In Wales the light predicts a funeral that will take place soon in the locality. Wirt Sikes in his book, mentions the following Welsh tale about púca:

A peasant travelling home at dusk sees a bright light traveling along ahead of him. Looking closer, he sees that the light is a lantern held by a dusky little figure, which he follows for several miles. Afterwards he finds himself standing on the edge of a vast chasm with a roaring torrent of water rushing below him. At that precise moment the lantern carrier leaps across the gap, lifts the light high over its head, lets out a malicious laugh and blows out the light, leaving the poor peasant a long way from home, standing in pitch darkness at the edge of a precipice.

This is a fairly common cautionary tale concerning the phenomenon, the ignis fatuus was not always considered dangerous.

There are some tales told about the will-o'-the-wisp being guardians of treasure, much like the Irish leprechaun leading those brave enough to follow them to sure riches.

Other stories tell of travelers getting lost in the woodland and coming upon a will-o'-the-wisp, and depending on how they treated the will-o'-the-wisp, the spirit would either get them lost further in the woods or guide them out.

Also related, the Pixy Light from Devon and Cornwall is most often associated with the Pixie who often has pixie led travellers away from the safe and reliable route and into the bogs with glowing lights.

Like Poltergeist, they can generate uncanny sounds. They were less serious than their German Weiße Frauen kin, frequently blowing out candles on unsuspecting courting couples or producing obscene kissing sounds, which were always misinterpreted by parents.

Pixy Light was also associated with lambent light which the Old Norse might have seen guarding their tombs.

In Cornish folklore, Pixy Light also has associations with the Colt pixie. A colt pixie is a pixie that has taken the shape of a horse and enjoys playing tricks such as neighing at the other horses to lead them astray.

In Guernsey, the light is known as the faeu boulanger, rolling fire, and is believed to be a lost soul.

On being confronted with the spectre, tradition prescribes 2 remedies. The first is to turn one's cap or coat inside out. This has the effect of stopping the faeu boulanger in its tracks.

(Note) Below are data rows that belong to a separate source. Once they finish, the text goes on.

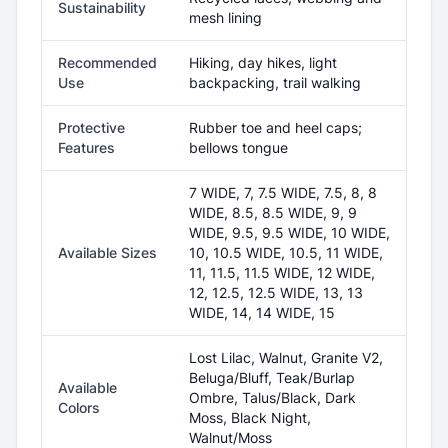
Sustainability
mesh lining
Recommended
Hiking, day hikes, light
Use
backpacking, trail walking
Protective
Rubber toe and heel caps;
Features
bellows tongue
7 WIDE, 7, 7.5 WIDE, 7.5, 8, 8
WIDE, 8.5, 8.5 WIDE, 9, 9
WIDE, 9.5, 9.5 WIDE, 10 WIDE,
Available Sizes
10, 10.5 WIDE, 10.5, 11 WIDE,
11, 11.5, 11.5 WIDE, 12 WIDE,
12, 12.5, 12.5 WIDE, 13, 13
WIDE, 14, 14 WIDE, 15
Lost Lilac, Walnut, Granite V2,
Beluga/Bluff, Teak/Burlap
Available
Ombre, Talus/Black, Dark
Colors
Moss, Black Night,
Walnut/Moss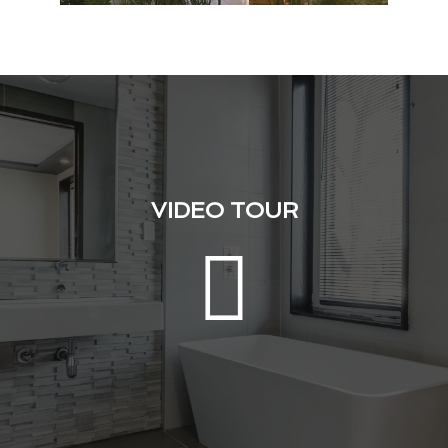
VIDEO TOUR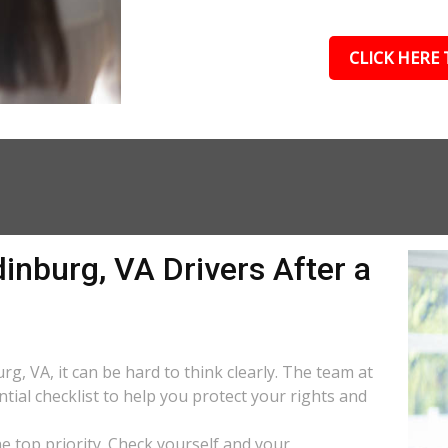
CLICK HERE 
inburg, VA Drivers After a
rg, VA, it can be hard to think clearly. The team at
tial checklist to help you protect your rights and
the top priority. Check yourself and your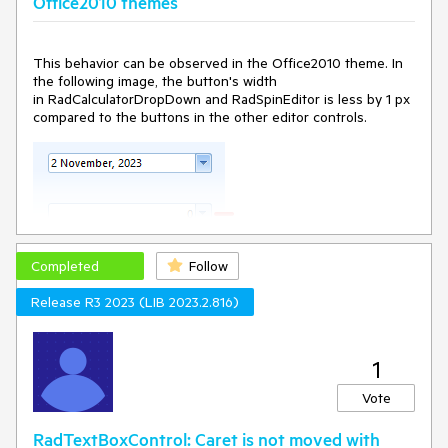
Office2010 themes
This behavior can be observed in the Office2010 theme. In
the following image, the button's width
in RadCalculatorDropDown and RadSpinEditor is less by 1 px
compared to the buttons in the other editor controls.
Completed
Follow
Release R3 2023 (LIB 2023.2.816)
1
Vote
RadTextBoxControl: Caret is not moved with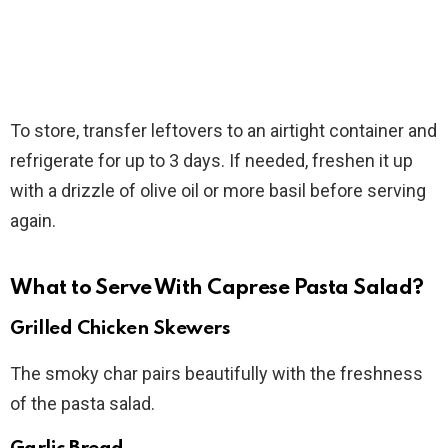
To store, transfer leftovers to an airtight container and
refrigerate for up to 3 days. If needed, freshen it up
with a drizzle of olive oil or more basil before serving
again.
What to Serve With Caprese Pasta Salad?
Grilled Chicken Skewers
The smoky char pairs beautifully with the freshness
of the pasta salad.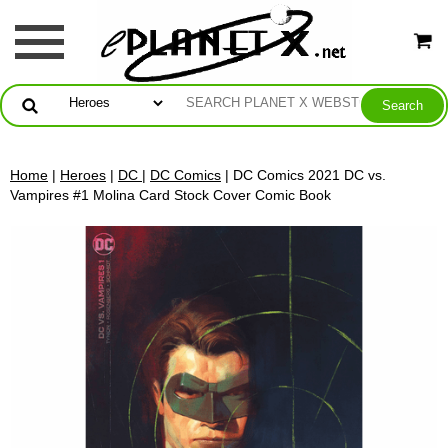
Home
|
Heroes
|
DC
|
DC Comics
| DC Comics 2021 DC vs.
Vampires #1 Molina Card Stock Cover Comic Book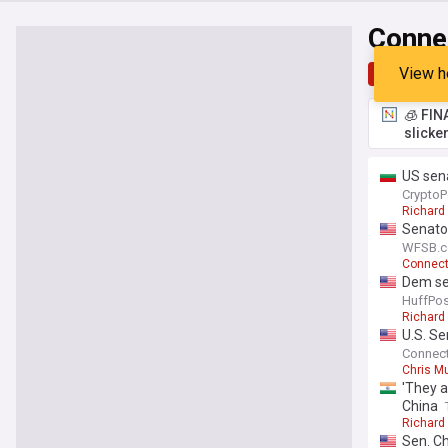
Conne
View h
Top
Late
🧊 FIN
slicke
US sena
CryptoP
Richard
Senato
WFSB.c
Connect
Dem sen
HuffPos
Richard
U.S. Se
Connect
Chris M
'They a
China
Richard
Sen. Ch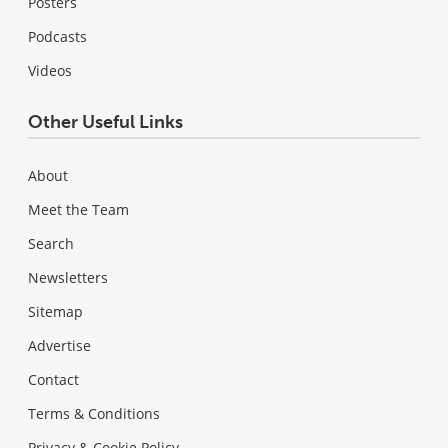
Posters
Podcasts
Videos
Other Useful Links
About
Meet the Team
Search
Newsletters
Sitemap
Advertise
Contact
Terms & Conditions
Privacy & Cookie Policy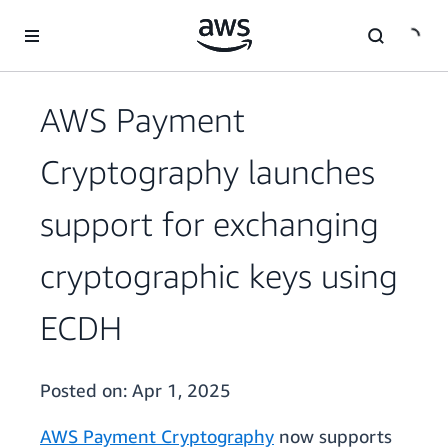
Skip to main content
AWS Payment
Cryptography launches
support for exchanging
cryptographic keys using
ECDH
Posted on:
Apr 1, 2025
AWS Payment Cryptography
now supports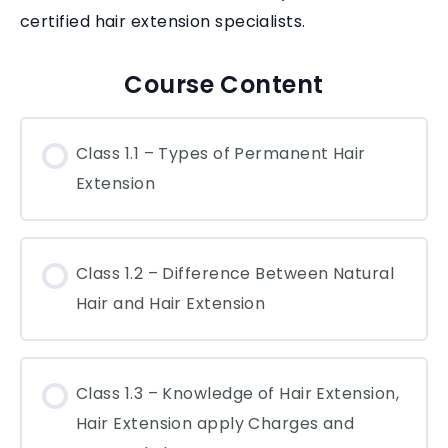
certified hair extension specialists.
Course Content
Class 1.1 – Types of Permanent Hair
Extension
Class 1.2 – Difference Between Natural
Hair and Hair Extension
Class 1.3 – Knowledge of Hair Extension,
Hair Extension apply Charges and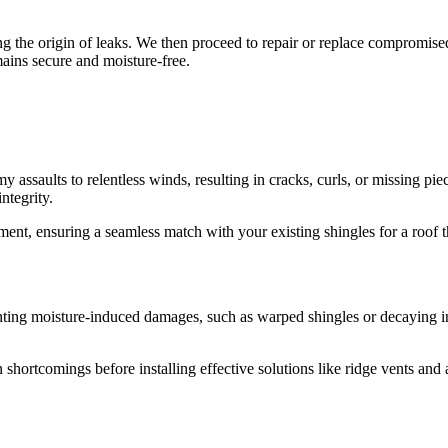
g the origin of leaks. We then proceed to repair or replace compromised 
ains secure and moisture-free.
y assaults to relentless winds, resulting in cracks, curls, or missing p
ntegrity.
nt, ensuring a seamless match with your existing shingles for a roof that
enting moisture-induced damages, such as warped shingles or decaying insu
 shortcomings before installing effective solutions like ridge vents and 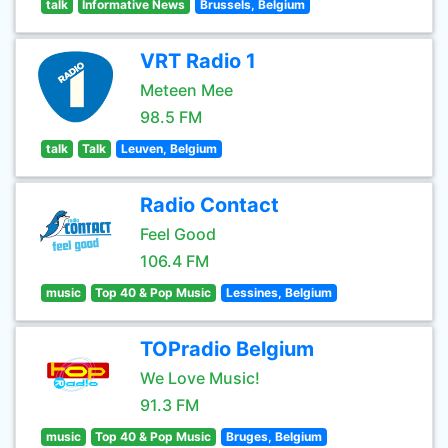
talk
Informative News
Brussels, Belgium
VRT Radio 1
Meteen Mee
98.5 FM
talk
Talk
Leuven, Belgium
Radio Contact
Feel Good
106.4 FM
music
Top 40 & Pop Music
Lessines, Belgium
TOPradio Belgium
We Love Music!
91.3 FM
music
Top 40 & Pop Music
Bruges, Belgium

The other solution is to stick a knife into the ground, blade up. The faeu, in an attempt to kill itself, will attack the blade.

The will-o'-the-wisp was also known as the Spunkie in the Scottish Highlands where it would take the form of a linkboy, a boy who carried a flaming torch to light the way for pedestrians in exchange for a fee, or else simply a light that always seemed to recede, in order to lead unwary travelers to their doom.

The Spunkie has also been blamed for shipwrecks at night after being spotted on land and mistaken for a harbor light.

Other tales of Scottish folklore regard these mysterious lights as omens of death or the ghosts of once living human beings. They often appeared over lochs or on roads along which funeral processions were known to travel.

A strange light sometimes seen in the Hebrides is referred to as the teine sith, or fairy light, though there was no formal connection between it and the fairy race.